S&P Global said yesterday that it plans to acquire IHS Markit for $ 44 billion, including debt, the biggest deal announced this year. It highlights how data has become the most valuable commodity for businesses: new oil, as they say. Data mining is at the center of a wave of consolidation, including Deutsche Börse buying a large stake in ISS, Nasdaq acquiring Verafin, ICE taking over Ellie Mae and the London Stock Exchange absorbing Refinitiv.

An “Aladdin’s cave” of data and ideas. Doug Peterson, managing director of S&P, told DealBook that the agreement was to “provide analysis, data, research and evaluation that our customers can use to make decisions.” Combining S&P’s AI financial analysis unit, Kensho, with IHS ‘data platform, Data Lake, would make it easier for clients to sift through vast data pools, he said. he declares.

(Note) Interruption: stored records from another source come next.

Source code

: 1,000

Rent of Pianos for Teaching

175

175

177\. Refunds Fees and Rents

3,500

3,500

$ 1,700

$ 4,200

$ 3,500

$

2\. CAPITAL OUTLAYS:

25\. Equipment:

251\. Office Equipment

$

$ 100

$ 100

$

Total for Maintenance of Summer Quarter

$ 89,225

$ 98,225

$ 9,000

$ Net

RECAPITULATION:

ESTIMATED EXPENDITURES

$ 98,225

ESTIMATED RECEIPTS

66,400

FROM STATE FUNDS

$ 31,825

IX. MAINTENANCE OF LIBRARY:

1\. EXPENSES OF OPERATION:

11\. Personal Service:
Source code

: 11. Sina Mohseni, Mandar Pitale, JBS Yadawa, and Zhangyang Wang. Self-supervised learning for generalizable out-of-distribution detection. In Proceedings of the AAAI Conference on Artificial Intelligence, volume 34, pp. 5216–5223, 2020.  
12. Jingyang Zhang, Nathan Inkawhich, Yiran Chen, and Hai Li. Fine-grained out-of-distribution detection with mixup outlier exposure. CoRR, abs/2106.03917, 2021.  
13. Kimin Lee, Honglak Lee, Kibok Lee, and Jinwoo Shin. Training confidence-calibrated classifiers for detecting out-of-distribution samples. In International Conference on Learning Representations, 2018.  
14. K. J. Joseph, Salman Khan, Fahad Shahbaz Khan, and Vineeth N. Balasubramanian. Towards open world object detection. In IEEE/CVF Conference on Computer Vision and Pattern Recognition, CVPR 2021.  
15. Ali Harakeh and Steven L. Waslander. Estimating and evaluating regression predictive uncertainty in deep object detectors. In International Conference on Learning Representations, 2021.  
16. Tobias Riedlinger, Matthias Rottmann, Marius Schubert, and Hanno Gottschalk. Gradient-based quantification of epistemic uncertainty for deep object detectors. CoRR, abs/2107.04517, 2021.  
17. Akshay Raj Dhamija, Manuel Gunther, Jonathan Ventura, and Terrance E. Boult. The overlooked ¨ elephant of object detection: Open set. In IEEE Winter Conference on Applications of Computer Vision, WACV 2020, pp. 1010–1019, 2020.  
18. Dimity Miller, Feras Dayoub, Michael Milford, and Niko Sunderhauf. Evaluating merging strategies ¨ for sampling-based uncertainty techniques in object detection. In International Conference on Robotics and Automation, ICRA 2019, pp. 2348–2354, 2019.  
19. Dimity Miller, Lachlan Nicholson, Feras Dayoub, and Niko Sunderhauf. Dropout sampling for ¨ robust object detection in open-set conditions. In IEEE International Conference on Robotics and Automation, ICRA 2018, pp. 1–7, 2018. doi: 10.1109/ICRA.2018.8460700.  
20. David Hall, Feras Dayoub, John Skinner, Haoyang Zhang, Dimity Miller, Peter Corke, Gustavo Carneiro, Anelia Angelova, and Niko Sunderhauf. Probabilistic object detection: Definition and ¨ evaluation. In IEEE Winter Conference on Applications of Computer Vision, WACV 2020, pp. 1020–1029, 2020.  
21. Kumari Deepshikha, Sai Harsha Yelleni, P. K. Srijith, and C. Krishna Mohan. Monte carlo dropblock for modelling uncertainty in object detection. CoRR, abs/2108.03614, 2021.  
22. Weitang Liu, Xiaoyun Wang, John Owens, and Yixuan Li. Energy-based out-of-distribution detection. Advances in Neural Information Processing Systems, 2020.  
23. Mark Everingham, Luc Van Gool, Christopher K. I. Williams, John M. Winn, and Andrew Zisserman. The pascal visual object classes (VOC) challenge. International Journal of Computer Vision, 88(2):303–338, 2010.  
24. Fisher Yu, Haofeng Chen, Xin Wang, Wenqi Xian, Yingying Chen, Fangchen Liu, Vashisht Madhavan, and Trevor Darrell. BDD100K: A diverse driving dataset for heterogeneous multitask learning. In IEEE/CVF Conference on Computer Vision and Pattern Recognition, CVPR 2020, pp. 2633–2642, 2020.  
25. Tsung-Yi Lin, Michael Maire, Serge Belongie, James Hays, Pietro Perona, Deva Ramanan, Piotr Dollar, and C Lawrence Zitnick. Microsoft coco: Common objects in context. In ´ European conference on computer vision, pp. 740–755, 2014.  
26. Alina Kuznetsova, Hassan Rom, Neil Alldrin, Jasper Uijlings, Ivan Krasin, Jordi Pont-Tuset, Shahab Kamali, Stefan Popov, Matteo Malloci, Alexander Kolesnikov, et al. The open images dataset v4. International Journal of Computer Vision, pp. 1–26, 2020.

Lance Uggla, CEO of IHS Markit, told analysts the combination of companies has created an “Aladdin cave” – ​​”it’s full of opportunities,” he said.

  • The LSE-Refinitiv deal, which was announced last year, is still held up in the antitrust review, a potential warning for S&P and IHS. Mr Peterson said yesterday that he had been “very well advised” and did not believe “that there are regulatory issues that cannot be resolved”.

Further offers are awaited. As businesses rush to acquire data and the means to analyze it, bankers see more consolidation. Transactions are likely to originate from established data providers such as Bloomberg, Moody’s, MSCI, FactSet and Verisk; exchanges entering the data industry such as CME, ICE, LSE, Deutsche Börse and Nasdaq; and fintech challengers are entering the business. Competition will be fierce: Bloomberg controls about a third of the data and analytics market and has great financial power. The frenzy of speculation that Mike Bloomberg is handing over the company he founded when he ran for president – some have said it could have reached $ 60 billion – is another sign of the heat. of this market.